**Task instructions:**
Word for word, return each entry that follows, with every image removed.

**Source data:**
┄┄┄┄┄┄┄┄┄┄┄┄┄┄┄┄┄┄┄┄

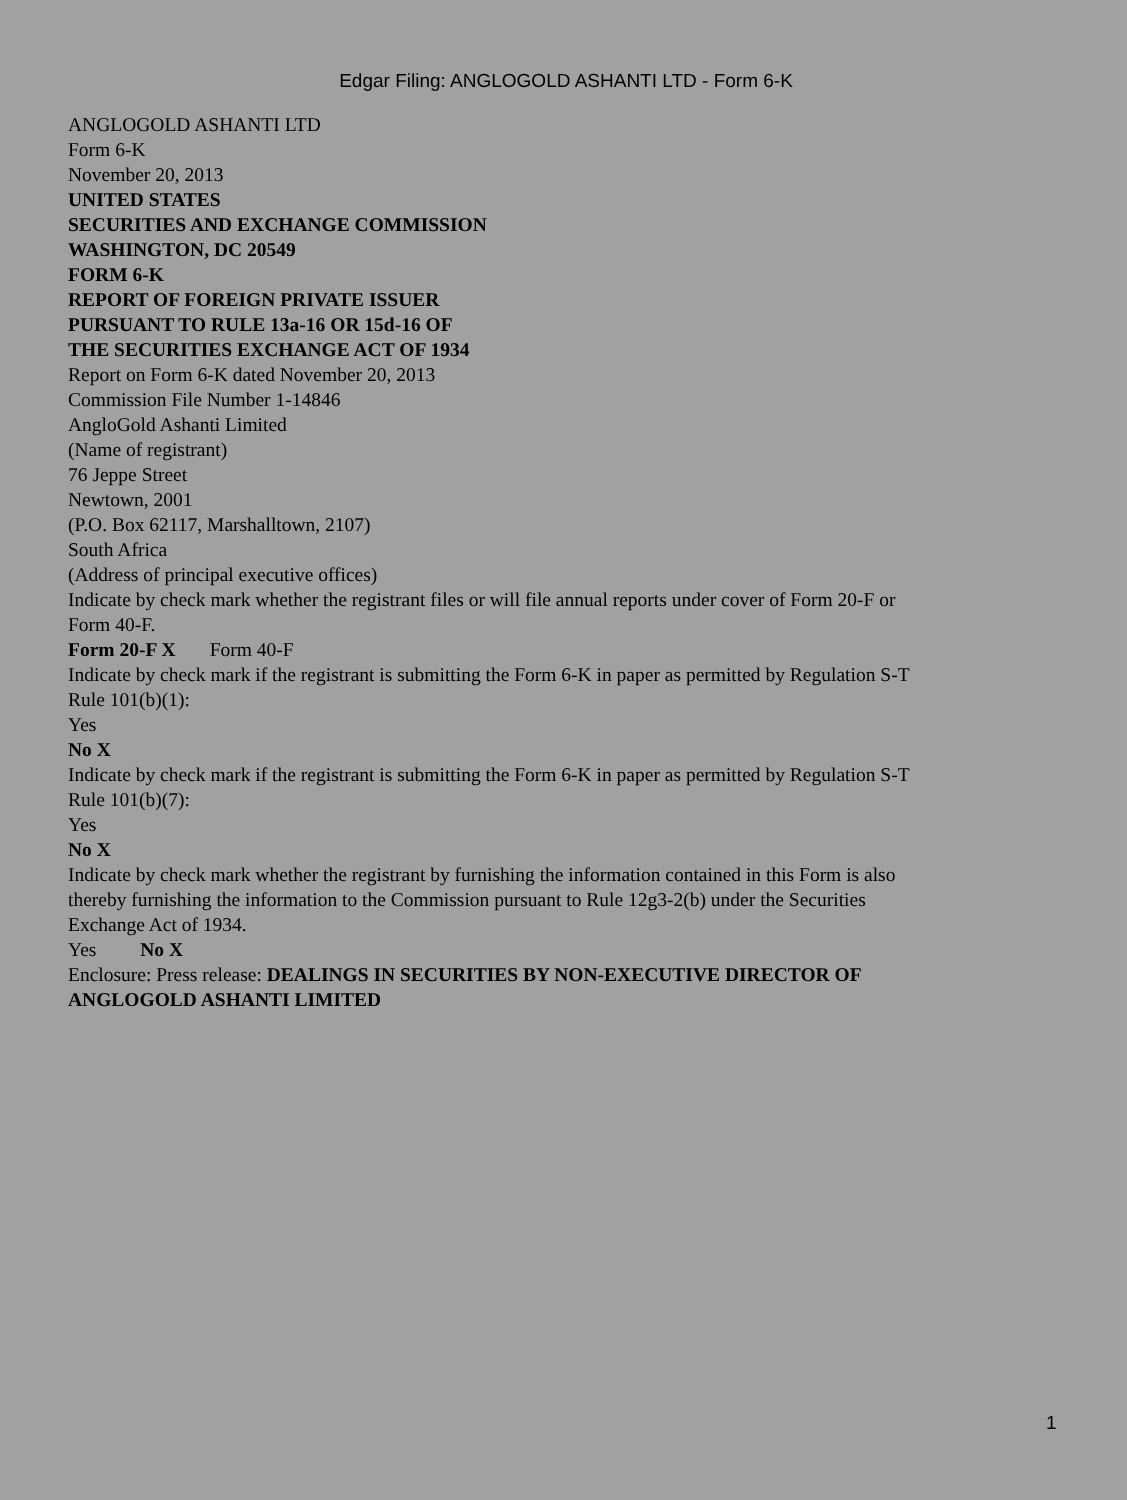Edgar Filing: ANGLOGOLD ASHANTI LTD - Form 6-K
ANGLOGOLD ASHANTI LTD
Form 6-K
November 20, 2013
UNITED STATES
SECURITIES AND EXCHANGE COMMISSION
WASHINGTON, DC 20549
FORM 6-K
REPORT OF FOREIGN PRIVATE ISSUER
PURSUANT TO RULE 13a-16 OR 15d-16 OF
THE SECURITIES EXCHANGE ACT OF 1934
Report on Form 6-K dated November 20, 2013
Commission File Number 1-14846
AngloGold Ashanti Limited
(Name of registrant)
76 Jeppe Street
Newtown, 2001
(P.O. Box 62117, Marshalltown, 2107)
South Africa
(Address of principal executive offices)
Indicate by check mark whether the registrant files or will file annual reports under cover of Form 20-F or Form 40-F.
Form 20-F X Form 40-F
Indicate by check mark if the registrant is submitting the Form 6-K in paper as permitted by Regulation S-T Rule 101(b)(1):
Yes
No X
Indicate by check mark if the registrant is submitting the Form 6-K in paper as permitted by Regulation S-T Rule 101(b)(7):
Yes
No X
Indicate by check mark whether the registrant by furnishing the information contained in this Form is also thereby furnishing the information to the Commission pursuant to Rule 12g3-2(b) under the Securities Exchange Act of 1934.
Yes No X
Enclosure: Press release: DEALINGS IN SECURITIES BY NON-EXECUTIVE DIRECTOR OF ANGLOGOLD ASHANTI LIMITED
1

┄┄┄┄┄┄┄┄┄┄┄┄┄┄┄┄┄┄┄┄

**Completed exercise:**
Edgar Filing: ANGLOGOLD ASHANTI LTD - Form 6-K
ANGLOGOLD ASHANTI LTD
Form 6-K
November 20, 2013
UNITED STATES
SECURITIES AND EXCHANGE COMMISSION
WASHINGTON, DC 20549
FORM 6-K
REPORT OF FOREIGN PRIVATE ISSUER
PURSUANT TO RULE 13a-16 OR 15d-16 OF
THE SECURITIES EXCHANGE ACT OF 1934
Report on Form 6-K dated November 20, 2013
Commission File Number 1-14846
AngloGold Ashanti Limited
(Name of registrant)
76 Jeppe Street
Newtown, 2001
(P.O. Box 62117, Marshalltown, 2107)
South Africa
(Address of principal executive offices)
Indicate by check mark whether the registrant files or will file annual reports under cover of Form 20-F or Form 40-F.
Form 20-F X Form 40-F
Indicate by check mark if the registrant is submitting the Form 6-K in paper as permitted by Regulation S-T Rule 101(b)(1):
Yes
No X
Indicate by check mark if the registrant is submitting the Form 6-K in paper as permitted by Regulation S-T Rule 101(b)(7):
Yes
No X
Indicate by check mark whether the registrant by furnishing the information contained in this Form is also thereby furnishing the information to the Commission pursuant to Rule 12g3-2(b) under the Securities Exchange Act of 1934.
Yes No X
Enclosure: Press release: DEALINGS IN SECURITIES BY NON-EXECUTIVE DIRECTOR OF ANGLOGOLD ASHANTI LIMITED
1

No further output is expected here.